Según Lima, la medida creó confusión al intentar regular aspectos que ya están determinados por leyes vigentes, lo cual no aporta soluciones reales a los problemas que afectan a los sectores productivos y al acceso a alimentos esenciales.
“Esa norma no es necesaria, porque las atribuciones de las autoridades competentes están determinadas por leyes vigentes y porque la información de producción, transformación y comercialización de los sectores formales ya es presentada ante diferentes órganos del Estado”, afirmó la exautoridad, citado por Unitel.
Disposición
El jueves, tras una reunión en Sucre, representantes de la cadena productiva advirtieron que, de no ser anulada la disposición por el Gobierno y el Legislativo, se movilizarán a escala nacional el próximo 10 de febrero.
Al respecto, Lima señaló que era “previsible” ese tipo de respuesta por parte de los productores y gremiales, por lo que se debe buscar “soluciones reales” con el fin de “cuidar la economía y el acceso a alimentos esenciales”.

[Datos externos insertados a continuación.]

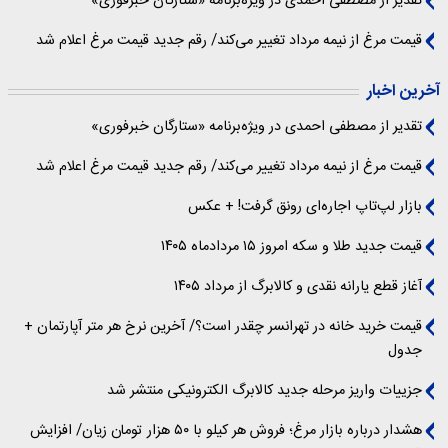
تقدیر از مصطفی احمدی در ویژه‌برنامه «ستارگان خبرفوری»
قیمت مرغ از نیمه مرداد تغییر می‌کند/ رقم جدید قیمت مرغ اعلام شد
آخرین اخبار
تقدیر از مصطفی احمدی در ویژه‌برنامه «ستارگان خبرفوری»
قیمت مرغ از نیمه مرداد تغییر می‌کند/ رقم جدید قیمت مرغ اعلام شد
بازار لپ‌تاپ اجاره‌ای رونق گرفت! + عکس
قیمت جدید طلا و سکه امروز ۱۵ مردادماه ۱۴۰۵
آغاز قطع یارانه نقدی و کالابرگ از مرداد ۱۴۰۵
قیمت خرید خانه در تهرانسر چقدر است؟/ آخرین نرخ هر متر آپارتمان +
جدول
جزییات واریز مرحله جدید کالابرگ الکترونیکی منتشر شد
هشدار درباره بازار مرغ؛ فروش هر کیلو با ۵۰ هزار تومان زیان/ افزایش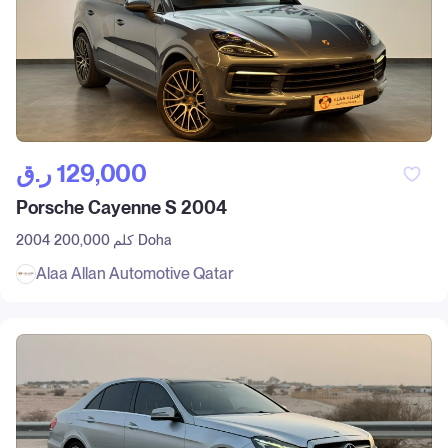
ر.ق‎ 129,000
Porsche Cayenne S 2004
Doha
200,000 كلم
2004
Alaa Allan Automotive Qatar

En criterio del exministro, “ni la negociación con los amigos, ni el enfrentamiento con opositores dan solución a un problema creado por la poca claridad de la disposición adicional séptima de la Ley 1613 del PGE”.
Sectores
Además, indicó que “es poco probable que los sectores informales presenten una declaración jurada de su información de comercialización de alimentos esenciales”, lo que refuerza su postura de que la disposición resulta redundante.
Por otro lado, Lima explicó que el PGE fue aprobado con fuerza de ley, lo que implica que ni el Ejecutivo ni el Legislativo pueden modificarlo o derogarlo a voluntad, como piden los sectores que advierten con movilizaciones.
Según el análisis del jurista, la ley solo podrá ser expulsada del ordenamiento jurídico a través de un control de constitucionalidad o convencionalidad.
Asimismo, señala que el diálogo que busca el Gobierno «está estancado” debido a la falta de confianza de los sectores en las instituciones.